╭─ DATA
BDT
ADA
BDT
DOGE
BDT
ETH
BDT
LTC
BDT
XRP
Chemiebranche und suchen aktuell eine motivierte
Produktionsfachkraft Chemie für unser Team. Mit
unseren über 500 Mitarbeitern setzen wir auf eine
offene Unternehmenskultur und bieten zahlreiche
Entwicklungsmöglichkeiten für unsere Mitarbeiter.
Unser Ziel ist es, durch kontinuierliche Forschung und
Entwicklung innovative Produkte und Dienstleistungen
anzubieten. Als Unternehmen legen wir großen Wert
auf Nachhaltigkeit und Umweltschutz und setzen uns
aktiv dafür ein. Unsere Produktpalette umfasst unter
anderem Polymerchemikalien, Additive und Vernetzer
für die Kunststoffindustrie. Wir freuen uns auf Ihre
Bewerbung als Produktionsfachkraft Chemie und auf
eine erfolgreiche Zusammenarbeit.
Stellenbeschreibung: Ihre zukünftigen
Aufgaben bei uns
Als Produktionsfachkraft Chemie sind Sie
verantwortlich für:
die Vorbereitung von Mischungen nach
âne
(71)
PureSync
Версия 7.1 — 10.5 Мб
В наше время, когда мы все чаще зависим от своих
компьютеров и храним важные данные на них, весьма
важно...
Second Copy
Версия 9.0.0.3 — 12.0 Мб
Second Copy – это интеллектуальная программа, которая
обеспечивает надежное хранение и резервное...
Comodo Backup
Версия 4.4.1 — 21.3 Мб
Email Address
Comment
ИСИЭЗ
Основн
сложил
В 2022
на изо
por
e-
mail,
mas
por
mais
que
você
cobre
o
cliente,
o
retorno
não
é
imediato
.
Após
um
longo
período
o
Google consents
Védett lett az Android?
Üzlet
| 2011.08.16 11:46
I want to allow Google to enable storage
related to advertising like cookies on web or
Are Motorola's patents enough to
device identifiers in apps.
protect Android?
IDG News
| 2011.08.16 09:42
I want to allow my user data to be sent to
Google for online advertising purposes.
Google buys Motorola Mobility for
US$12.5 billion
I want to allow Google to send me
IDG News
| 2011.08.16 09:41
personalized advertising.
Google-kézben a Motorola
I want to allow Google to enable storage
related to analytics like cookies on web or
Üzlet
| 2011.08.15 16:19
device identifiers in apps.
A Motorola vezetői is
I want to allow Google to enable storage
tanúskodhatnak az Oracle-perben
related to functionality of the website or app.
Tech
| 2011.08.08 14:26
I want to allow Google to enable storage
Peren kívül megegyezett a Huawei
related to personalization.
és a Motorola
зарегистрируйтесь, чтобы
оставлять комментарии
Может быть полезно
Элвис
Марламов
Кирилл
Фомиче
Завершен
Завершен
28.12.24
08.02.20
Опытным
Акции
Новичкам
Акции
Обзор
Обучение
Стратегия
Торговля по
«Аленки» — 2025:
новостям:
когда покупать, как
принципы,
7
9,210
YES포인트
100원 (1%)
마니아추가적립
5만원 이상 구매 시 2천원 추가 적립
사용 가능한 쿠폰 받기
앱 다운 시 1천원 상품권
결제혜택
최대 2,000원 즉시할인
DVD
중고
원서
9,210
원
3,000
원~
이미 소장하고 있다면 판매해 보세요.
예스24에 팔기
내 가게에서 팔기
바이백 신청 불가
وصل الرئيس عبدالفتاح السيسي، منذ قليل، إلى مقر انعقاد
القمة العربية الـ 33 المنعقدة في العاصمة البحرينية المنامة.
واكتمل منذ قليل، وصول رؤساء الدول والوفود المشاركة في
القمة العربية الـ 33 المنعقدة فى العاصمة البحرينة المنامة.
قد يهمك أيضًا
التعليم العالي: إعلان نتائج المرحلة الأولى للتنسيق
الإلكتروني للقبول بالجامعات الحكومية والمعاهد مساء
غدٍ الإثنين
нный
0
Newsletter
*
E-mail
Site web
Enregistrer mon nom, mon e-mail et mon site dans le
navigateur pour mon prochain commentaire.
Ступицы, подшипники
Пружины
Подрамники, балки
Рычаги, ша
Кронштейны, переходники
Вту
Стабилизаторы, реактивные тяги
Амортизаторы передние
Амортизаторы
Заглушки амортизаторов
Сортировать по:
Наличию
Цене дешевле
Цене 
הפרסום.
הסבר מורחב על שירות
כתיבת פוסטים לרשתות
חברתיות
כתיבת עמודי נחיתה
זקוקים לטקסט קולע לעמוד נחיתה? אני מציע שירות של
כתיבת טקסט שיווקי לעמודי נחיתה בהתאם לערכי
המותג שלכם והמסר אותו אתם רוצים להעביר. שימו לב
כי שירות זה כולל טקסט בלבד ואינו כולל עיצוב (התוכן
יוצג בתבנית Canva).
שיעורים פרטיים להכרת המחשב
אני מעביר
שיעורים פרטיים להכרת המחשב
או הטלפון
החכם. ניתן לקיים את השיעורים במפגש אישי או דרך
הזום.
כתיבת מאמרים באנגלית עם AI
╰─
Pull out every line of text from the material above and reproduce each one character for character, in its original order.

BDT
ADA
BDT
DOGE
BDT
ETH
BDT
LTC
BDT
XRP
Chemiebranche und suchen aktuell eine motivierte
Produktionsfachkraft Chemie für unser Team. Mit
unseren über 500 Mitarbeitern setzen wir auf eine
offene Unternehmenskultur und bieten zahlreiche
Entwicklungsmöglichkeiten für unsere Mitarbeiter.
Unser Ziel ist es, durch kontinuierliche Forschung und
Entwicklung innovative Produkte und Dienstleistungen
anzubieten. Als Unternehmen legen wir großen Wert
auf Nachhaltigkeit und Umweltschutz und setzen uns
aktiv dafür ein. Unsere Produktpalette umfasst unter
anderem Polymerchemikalien, Additive und Vernetzer
für die Kunststoffindustrie. Wir freuen uns auf Ihre
Bewerbung als Produktionsfachkraft Chemie und auf
eine erfolgreiche Zusammenarbeit.
Stellenbeschreibung: Ihre zukünftigen
Aufgaben bei uns
Als Produktionsfachkraft Chemie sind Sie
verantwortlich für:
die Vorbereitung von Mischungen nach
âne
(71)
PureSync
Версия 7.1 — 10.5 Мб
В наше время, когда мы все чаще зависим от своих
компьютеров и храним важные данные на них, весьма
важно...
Second Copy
Версия 9.0.0.3 — 12.0 Мб
Second Copy – это интеллектуальная программа, которая
обеспечивает надежное хранение и резервное...
Comodo Backup
Версия 4.4.1 — 21.3 Мб
Email Address
Comment
ИСИЭЗ
Основн
сложил
В 2022
на изо
por
e-
mail,
mas
por
mais
que
você
cobre
o
cliente,
o
retorno
não
é
imediato
.
Após
um
longo
período
o
Google consents
Védett lett az Android?
Üzlet
| 2011.08.16 11:46
I want to allow Google to enable storage
related to advertising like cookies on web or
Are Motorola's patents enough to
device identifiers in apps.
protect Android?
IDG News
| 2011.08.16 09:42
I want to allow my user data to be sent to
Google for online advertising purposes.
Google buys Motorola Mobility for
US$12.5 billion
I want to allow Google to send me
IDG News
| 2011.08.16 09:41
personalized advertising.
Google-kézben a Motorola
I want to allow Google to enable storage
related to analytics like cookies on web or
Üzlet
| 2011.08.15 16:19
device identifiers in apps.
A Motorola vezetői is
I want to allow Google to enable storage
tanúskodhatnak az Oracle-perben
related to functionality of the website or app.
Tech
| 2011.08.08 14:26
I want to allow Google to enable storage
Peren kívül megegyezett a Huawei
related to personalization.
és a Motorola
зарегистрируйтесь, чтобы
оставлять комментарии
Может быть полезно
Элвис
Марламов
Кирилл
Фомиче
Завершен
Завершен
28.12.24
08.02.20
Опытным
Акции
Новичкам
Акции
Обзор
Обучение
Стратегия
Торговля по
«Аленки» — 2025:
новостям:
когда покупать, как
принципы,
7
9,210
YES포인트
100원 (1%)
마니아추가적립
5만원 이상 구매 시 2천원 추가 적립
사용 가능한 쿠폰 받기
앱 다운 시 1천원 상품권
결제혜택
최대 2,000원 즉시할인
DVD
중고
원서
9,210
원
3,000
원~
이미 소장하고 있다면 판매해 보세요.
예스24에 팔기
내 가게에서 팔기
바이백 신청 불가
وصل الرئيس عبدالفتاح السيسي، منذ قليل، إلى مقر انعقاد
القمة العربية الـ 33 المنعقدة في العاصمة البحرينية المنامة.
واكتمل منذ قليل، وصول رؤساء الدول والوفود المشاركة في
القمة العربية الـ 33 المنعقدة فى العاصمة البحرينة المنامة.
قد يهمك أيضًا
التعليم العالي: إعلان نتائج المرحلة الأولى للتنسيق
الإلكتروني للقبول بالجامعات الحكومية والمعاهد مساء
غدٍ الإثنين
нный
0
Newsletter
*
E-mail
Site web
Enregistrer mon nom, mon e-mail et mon site dans le
navigateur pour mon prochain commentaire.
Ступицы, подшипники
Пружины
Подрамники, балки
Рычаги, ша
Кронштейны, переходники
Вту
Стабилизаторы, реактивные тяги
Амортизаторы передние
Амортизаторы
Заглушки амортизаторов
Сортировать по:
Наличию
Цене дешевле
Цене 
הפרסום.
הסבר מורחב על שירות
כתיבת פוסטים לרשתות
חברתיות
כתיבת עמודי נחיתה
זקוקים לטקסט קולע לעמוד נחיתה? אני מציע שירות של
כתיבת טקסט שיווקי לעמודי נחיתה בהתאם לערכי
המותג שלכם והמסר אותו אתם רוצים להעביר. שימו לב
כי שירות זה כולל טקסט בלבד ואינו כולל עיצוב (התוכן
יוצג בתבנית Canva).
שיעורים פרטיים להכרת המחשב
אני מעביר
שיעורים פרטיים להכרת המחשב
או הטלפון
החכם. ניתן לקיים את השיעורים במפגש אישי או דרך
הזום.
כתיבת מאמרים באנגלית עם AI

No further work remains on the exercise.